> **Supplied records**
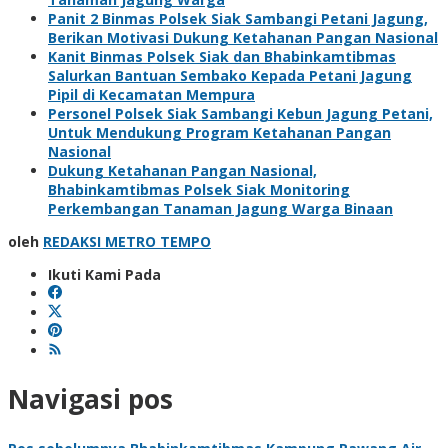
Panit 2 Binmas Polsek Siak Sambangi Petani Jagung,
Berikan Motivasi Dukung Ketahanan Pangan Nasional
Kanit Binmas Polsek Siak dan Bhabinkamtibmas
Salurkan Bantuan Sembako Kepada Petani Jagung
Pipil di Kecamatan Mempura
Personel Polsek Siak Sambangi Kebun Jagung Petani,
Untuk Mendukung Program Ketahanan Pangan
Nasional
Dukung Ketahanan Pangan Nasional,
Bhabinkamtibmas Polsek Siak Monitoring
Perkembangan Tanaman Jagung Warga Binaan
oleh
REDAKSI METRO TEMPO
Ikuti Kami Pada
Navigasi pos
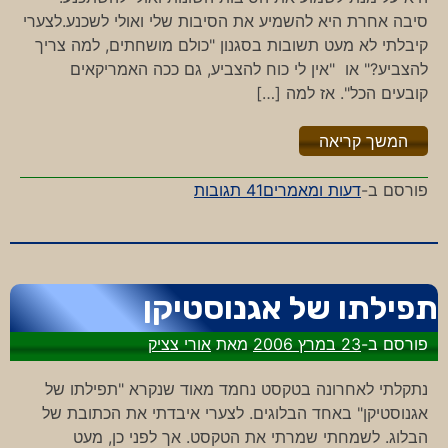
סיבה אחרת היא להשמיע את הסיבות שלי ואולי לשכנע.לצערי
קיבלתי לא מעט תשובות בסגנון "כולם מושחתים, למה צריך
להצביע?" או "אין לי כוח להצביע, גם ככה האמריקאים
קובעים הכל". אז למה […]
"%s"
המשך קריאה
על
פורסם ב-
דעות ומאמרים
41 תגובות
הפקק
של
הבחירות
תפילתו של אגנוסטיקן
פורסם ב-
23 במרץ 2006
מאת
אורי צציק
נתקלתי לאחרונה בטקסט נחמד מאוד שנקרא "תפילתו של
אגנוסטיקן" באחד הבלוגים. לצערי איבדתי את הכתובת של
הבלוג. לשמחתי שמרתי את הטקסט. אך לפני כן, מעט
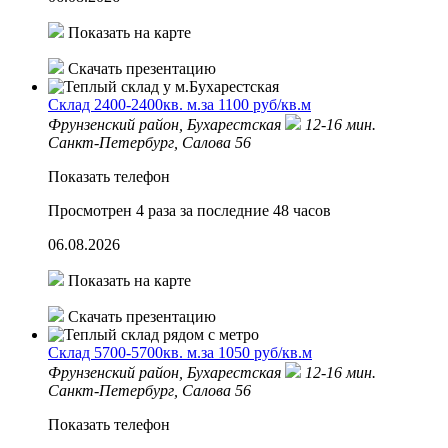
Показать на карте
Скачать презентацию
Склад 2400-2400кв. м.за 1100 руб/кв.м
Фрунзенский район,
Бухарестская
12-16 мин.
Санкт-Петербург, Салова 56
Показать телефон
Просмотрен 4 раза за последние 48 часов
06.08.2026
Показать на карте
Скачать презентацию
Склад 5700-5700кв. м.за 1050 руб/кв.м
Фрунзенский район,
Бухарестская
12-16 мин.
Санкт-Петербург, Салова 56
Показать телефон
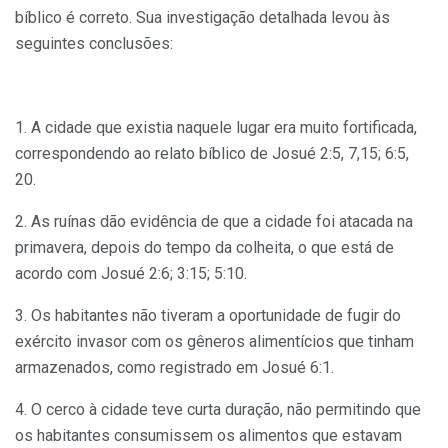
bíblico é correto. Sua investigação detalhada levou às
seguintes conclusões:
1. A cidade que existia naquele lugar era muito fortificada,
correspondendo ao relato bíblico de Josué 2:5, 7,15; 6:5,
20.
2. As ruínas dão evidência de que a cidade foi atacada na
primavera, depois do tempo da colheita, o que está de
acordo com Josué 2:6; 3:15; 5:10.
3. Os habitantes não tiveram a oportunidade de fugir do
exército invasor com os gêneros alimentícios que tinham
armazenados, como registrado em Josué 6:1.
4. O cerco à cidade teve curta duração, não permitindo que
os habitantes consumissem os alimentos que estavam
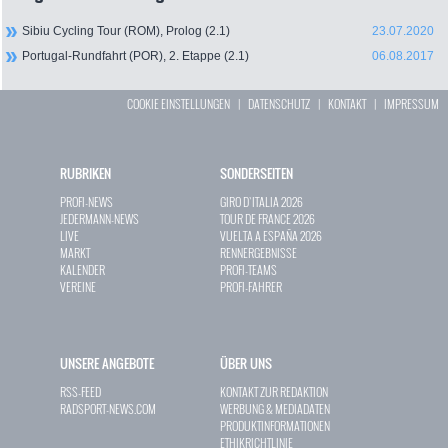
Sibiu Cycling Tour (ROM), Prolog (2.1)
23.07.2020
Portugal-Rundfahrt (POR), 2. Etappe (2.1)
06.08.2017
COOKIE EINSTELLUNGEN
|
DATENSCHUTZ
|
KONTAKT
|
IMPRESSUM
RUBRIKEN
SONDERSEITEN
PROFI-NEWS
GIRO D`ITALIA 2026
JEDERMANN-NEWS
TOUR DE FRANCE 2026
LIVE
VUELTA A ESPAÑA 2026
MARKT
RENNERGEBNISSE
KALENDER
PROFI-TEAMS
VEREINE
PROFI-FAHRER
UNSERE ANGEBOTE
ÜBER UNS
RSS-FEED
KONTAKT ZUR REDAKTION
RADSPORT-NEWS.COM
WERBUNG & MEDIADATEN
PRODUKTINFORMATIONEN
ETHIKRICHTLINIE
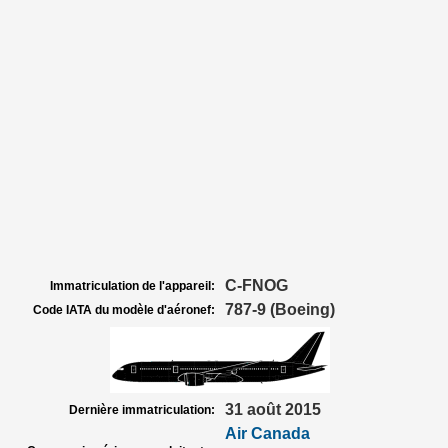
C-FNOG
Immatriculation de l'appareil:
787-9 (Boeing)
Code IATA du modèle d'aéronef:
31 août 2015
Dernière immatriculation:
Air Canada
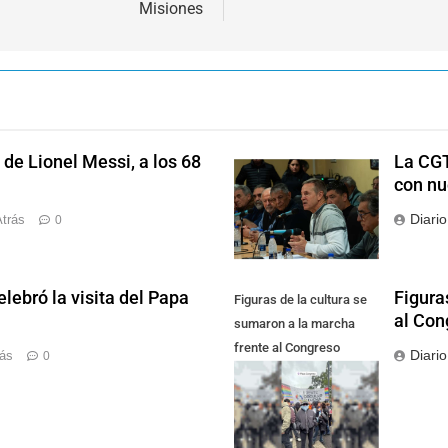
Misiones
de Lionel Messi, a los 68
La CGT
con nu
Diari
trás
0
lebró la visita del Papa
Figura
Figuras de la cultura se
al Con
sumaron a la marcha
frente al Congreso
Diari
rás
0
contra la Ley de
Propiedad Privada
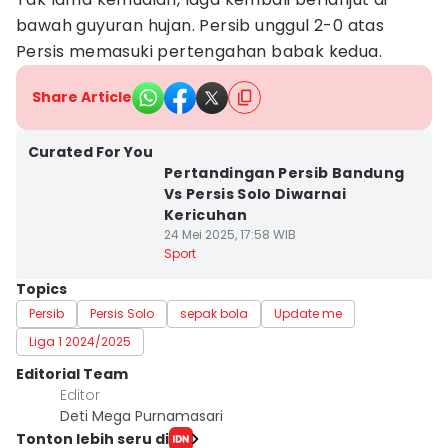
bawah guyuran hujan. Persib unggul 2-0 atas
Persis memasuki pertengahan babak kedua.
Share Article
Curated For You
Pertandingan Persib Bandung
Vs Persis Solo Diwarnai
Kericuhan
24 Mei 2025, 17:58 WIB
Sport
Topics
Persib
Persis Solo
sepak bola
Update me
Liga 1 2024/2025
Editorial Team
Editor
Deti Mega Purnamasari
Tonton lebih seru di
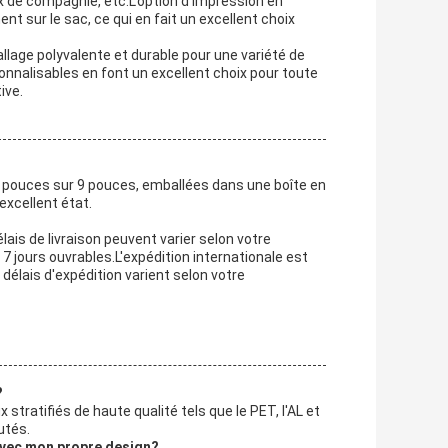
x de compagnie, etc.L'option d'impression en
 sur le sac, ce qui en fait un excellent choix
llage polyvalente et durable pour une variété de
onnalisables en font un excellent choix pour toute
ive.
6 pouces sur 9 pouces, emballées dans une boîte en
excellent état.
lais de livraison peuvent varier selon votre
7 jours ouvrables.L'expédition internationale est
élais d'expédition varient selon votre
?
stratifiés de haute qualité tels que le PET, l'AL et
utés.
 avec mon propre design?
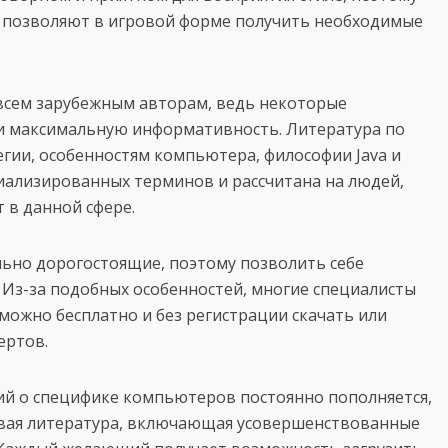
 позволяют в игровой форме получить необходимые
всем зарубежным авторам, ведь некоторые
 и максимальную информативность. Литература по
гии, особенностям компьютера, философии Java и
иализированных терминов и рассчитана на людей,
 в данной сфере.
ьно дорогостоящие, поэтому позволить себе
 Из-за подобных особенностей, многие специалисты
можно бесплатно и без регистрации скачать или
ертов.
й о специфике компьютеров постоянно пополняется,
 новая литература, включающая усовершенствованные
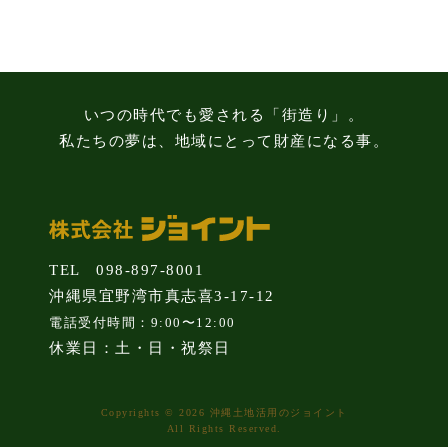
知
識
いつの時代でも愛される「街造り」。
私たちの夢は、地域にとって財産になる事。
TEL 098-897-8001
沖縄県宜野湾市真志喜3-17-12
電話受付時間：9:00〜12:00
休業日：土・日・祝祭日
Copyrights © 2026 沖縄土地活用のジョイント
All Rights Reserved.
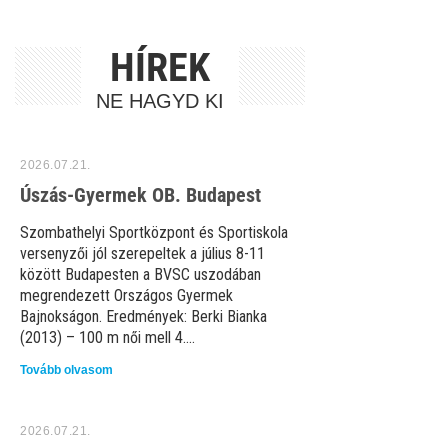
HÍREK
NE HAGYD KI
2026.07.21.
Úszás-Gyermek OB. Budapest
Szombathelyi Sportközpont és Sportiskola
versenyzői jól szerepeltek a július 8-11
között Budapesten a BVSC uszodában
megrendezett Országos Gyermek
Bajnokságon. Eredmények: Berki Bianka
(2013) – 100 m női mell 4....
Tovább olvasom
2026.07.21.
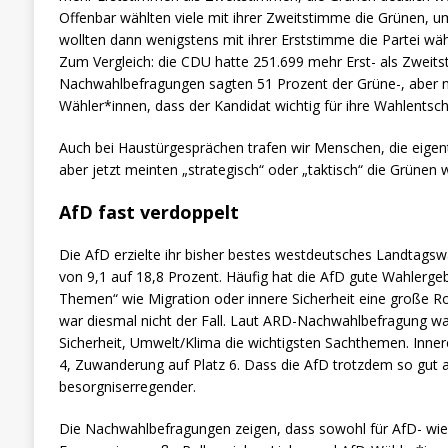
Offenbar wählten viele mit ihrer Zweitstimme die Grünen, u
wollten dann wenigstens mit ihrer Erststimme die Partei wäh
Zum Vergleich: die CDU hatte 251.699 mehr Erst- als Zweit
Nachwahlbefragungen sagten 51 Prozent der Grüne-, aber 
Wähler*innen, dass der Kandidat wichtig für ihre Wahlentsch
Auch bei Haustürgesprächen trafen wir Menschen, die eigent
aber jetzt meinten „strategisch“ oder „taktisch“ die Grünen
AfD fast verdoppelt
Die AfD erzielte ihr bisher bestes westdeutsches Landtags
von 9,1 auf 18,8 Prozent. Häufig hat die AfD gute Wahlerge
Themen“ wie Migration oder innere Sicherheit eine große R
war diesmal nicht der Fall. Laut ARD-Nachwahlbefragung war
Sicherheit, Umwelt/Klima die wichtigsten Sachthemen. Innere 
4, Zuwanderung auf Platz 6. Dass die AfD trotzdem so gut a
besorgniserregender.
Die Nachwahlbefragungen zeigen, dass sowohl für AfD- wie 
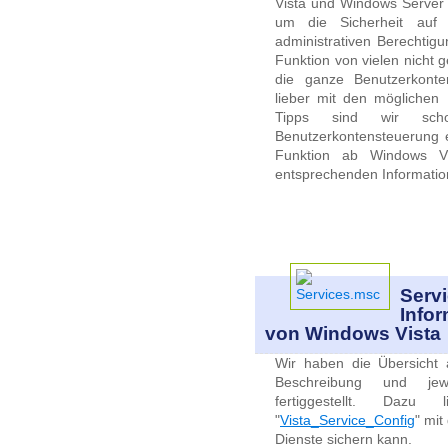
Vista und Windows Server
um die Sicherheit auf
administrativen Berechtig
Funktion von vielen nicht g
die ganze Benutzerkonte
lieber mit den möglichen 
Tipps sind wir sch
Benutzerkontensteuerung e
Funktion ab Windows Vi
entsprechenden Informati
Serv
Infor
von Windows Vista
Wir haben die Übersicht a
Beschreibung und jewe
fertiggestellt. Daz
"
Vista_Service_Config
" mit
Dienste sichern kann.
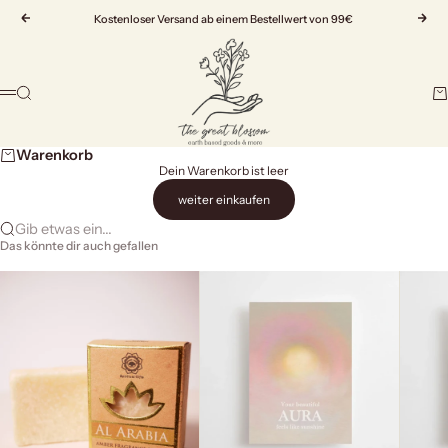
Zum Inhalt springen
Zurück
Kostenloser Versand ab einem Bestellwert von 99€
Vor
The Great Blossom
Suche
Wa
Menü
Warenkorb
Dein Warenkorb ist leer
weiter einkaufen
Gib etwas ein...
Das könnte dir auch gefallen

> **Required action**
Could you give all the records again with every "Показать телефон" changed to "Позвонить", everything else left the same and the pictures left out?

> **Solution for this task**
Panit 2 Binmas Polsek Siak Sambangi Petani Jagung,
Berikan Motivasi Dukung Ketahanan Pangan Nasional
Kanit Binmas Polsek Siak dan Bhabinkamtibmas
Salurkan Bantuan Sembako Kepada Petani Jagung
Pipil di Kecamatan Mempura
Personel Polsek Siak Sambangi Kebun Jagung Petani,
Untuk Mendukung Program Ketahanan Pangan
Nasional
Dukung Ketahanan Pangan Nasional,
Bhabinkamtibmas Polsek Siak Monitoring
Perkembangan Tanaman Jagung Warga Binaan
oleh
REDAKSI METRO TEMPO
Ikuti Kami Pada
Navigasi pos
סיבה אחרת היא להשמיע את הסיבות שלי ואולי לשכנע.לצערי
קיבלתי לא מעט תשובות בסגנון "כולם מושחתים, למה צריך
להצביע?" או "אין לי כוח להצביע, גם ככה האמריקאים
קובעים הכל". אז למה […]
"%s"
המשך קריאה
על
פורסם ב-
דעות ומאמרים
41 תגובות
הפקק
של
הבחירות
תפילתו של אגנוסטיקן
פורסם ב-
23 במרץ 2006
מאת
אורי צציק
נתקלתי לאחרונה בטקסט נחמד מאוד שנקרא "תפילתו של
אגנוסטיקן" באחד הבלוגים. לצערי איבדתי את הכתובת של
הבלוג. לשמחתי שמרתי את הטקסט. אך לפני כן, מעט
Показать на карте
Скачать презентацию
Склад 2400-2400кв. м.за 1100 руб/кв.м
Фрунзенский район,
Бухарестская
12-16 мин.
Санкт-Петербург, Салова 56
Позвонить
Просмотрен 4 раза за последние 48 часов
06.08.2026
Показать на карте
Скачать презентацию
Склад 5700-5700кв. м.за 1050 руб/кв.м
Фрунзенский район,
Бухарестская
12-16 мин.
Санкт-Петербург, Салова 56
Позвонить
bíblico é correto. Sua investigação detalhada levou às
seguintes conclusões:
1. A cidade que existia naquele lugar era muito fortificada,
correspondendo ao relato bíblico de Josué 2:5, 7,15; 6:5,
20.
2. As ruínas dão evidência de que a cidade foi atacada na
primavera, depois do tempo da colheita, o que está de
acordo com Josué 2:6; 3:15; 5:10.
3. Os habitantes não tiveram a oportunidade de fugir do
exército invasor com os gêneros alimentícios que tinham
armazenados, como registrado em Josué 6:1.
4. O cerco à cidade teve curta duração, não permitindo que
os habitantes consumissem os alimentos que estavam
Sibiu Cycling Tour (ROM), Prolog (2.1)
23.07.2020
Portugal-Rundfahrt (POR), 2. Etappe (2.1)
06.08.2017
COOKIE EINSTELLUNGEN
|
DATENSCHUTZ
|
KONTAKT
|
IMPRESSUM
RUBRIKEN
SONDERSEITEN
PROFI-NEWS
GIRO D`ITALIA 2026
JEDERMANN-NEWS
TOUR DE FRANCE 2026
LIVE
VUELTA A ESPAÑA 2026
MARKT
RENNERGEBNISSE
KALENDER
PROFI-TEAMS
VEREINE
PROFI-FAHRER
UNSERE ANGEBOTE
ÜBER UNS
RSS-FEED
KONTAKT ZUR REDAKTION
RADSPORT-NEWS.COM
WERBUNG & MEDIADATEN
PRODUKTINFORMATIONEN
ETHIKRICHTLINIE
C-FNOG
Immatriculation de l'appareil:
787-9 (Boeing)
Code IATA du modèle d'aéronef:
31 août 2015
Dernière immatriculation:
Air Canada
Misiones
de Lionel Messi, a los 68
La CGT
con nu
Diari
trás
0
lebró la visita del Papa
Figura
Figuras de la cultura se
al Con
sumaron a la marcha
frente al Congreso
Diari
rás
0
contra la Ley de
Propiedad Privada
bawah guyuran hujan. Persib unggul 2-0 atas
Persis memasuki pertengahan babak kedua.
Share Article
Curated For You
Pertandingan Persib Bandung
Vs Persis Solo Diwarnai
Kericuhan
24 Mei 2025, 17:58 WIB
Sport
Topics
Persib
Persis Solo
sepak bola
Update me
Liga 1 2024/2025
Editorial Team
Editor
Deti Mega Purnamasari
Tonton lebih seru di
x de compagnie, etc.L'option d'impression en
 sur le sac, ce qui en fait un excellent choix
llage polyvalente et durable pour une variété de
onnalisables en font un excellent choix pour toute
ive.
6 pouces sur 9 pouces, emballées dans une boîte en
excellent état.
lais de livraison peuvent varier selon votre
7 jours ouvrables.L'expédition internationale est
élais d'expédition varient selon votre
?
stratifiés de haute qualité tels que le PET, l'AL et
utés.
 avec mon propre design?
 позволяют в игровой форме получить необходимые
всем зарубежным авторам, ведь некоторые
 и максимальную информативность. Литература по
гии, особенностям компьютера, философии Java и
иализированных терминов и рассчитана на людей,
 в данной сфере.
ьно дорогостоящие, поэтому позволить себе
 Из-за подобных особенностей, многие специалисты
можно бесплатно и без регистрации скачать или
ертов.
й о специфике компьютеров постоянно пополняется,
 новая литература, включающая усовершенствованные
知
識
いつの時代でも愛される「街造り」。
私たちの夢は、地域にとって財産になる事。
TEL 098-897-8001
沖縄県宜野湾市真志喜3-17-12
電話受付時間：9:00〜12:00
休業日：土・日・祝祭日
Copyrights © 2026 沖縄土地活用のジョイント
All Rights Reserved.
HÍREK
NE HAGYD KI
2026.07.21.
Úszás-Gyermek OB. Budapest
Szombathelyi Sportközpont és Sportiskola
versenyzői jól szerepeltek a július 8-11
között Budapesten a BVSC uszodában
megrendezett Országos Gyermek
Bajnokságon. Eredmények: Berki Bianka
(2013) – 100 m női mell 4....
Tovább olvasom
2026.07.21.
Offenbar wählten viele mit ihrer Zweitstimme die Grünen, u
wollten dann wenigstens mit ihrer Erststimme die Partei wäh
Zum Vergleich: die CDU hatte 251.699 mehr Erst- als Zweit
Nachwahlbefragungen sagten 51 Prozent der Grüne-, aber 
Wähler*innen, dass der Kandidat wichtig für ihre Wahlentsch
Auch bei Haustürgesprächen trafen wir Menschen, die eigent
aber jetzt meinten „strategisch“ oder „taktisch“ die Grünen
AfD fast verdoppelt
Die AfD erzielte ihr bisher bestes westdeutsches Landtags
von 9,1 auf 18,8 Prozent. Häufig hat die AfD gute Wahlerge
Themen“ wie Migration oder innere Sicherheit eine große R
war diesmal nicht der Fall. Laut ARD-Nachwahlbefragung war
Sicherheit, Umwelt/Klima die wichtigsten Sachthemen. Innere 
4, Zuwanderung auf Platz 6. Dass die AfD trotzdem so gut a
besorgniserregender.
Die Nachwahlbefragungen zeigen, dass sowohl für AfD- wie 
Vista und Windows Server
um die Sicherheit auf
administrativen Berechtig
Funktion von vielen nicht g
die ganze Benutzerkonte
lieber mit den möglichen 
Tipps sind wir sch
Benutzerkontensteuerung e
Funktion ab Windows Vi
entsprechenden Informati
Serv
Infor
von Windows Vista
Wir haben die Übersicht a
Beschreibung und jewe
fertiggestellt. Daz
"
Vista_Service_Config
" mit
Dienste sichern kann.
Zum Inhalt springen
Zurück
Kostenloser Versand ab einem Bestellwert von 99€
Vor
The Great Blossom
Suche
Wa
Menü
Warenkorb
Dein Warenkorb ist leer
weiter einkaufen
Gib etwas ein...
Das könnte dir auch gefallen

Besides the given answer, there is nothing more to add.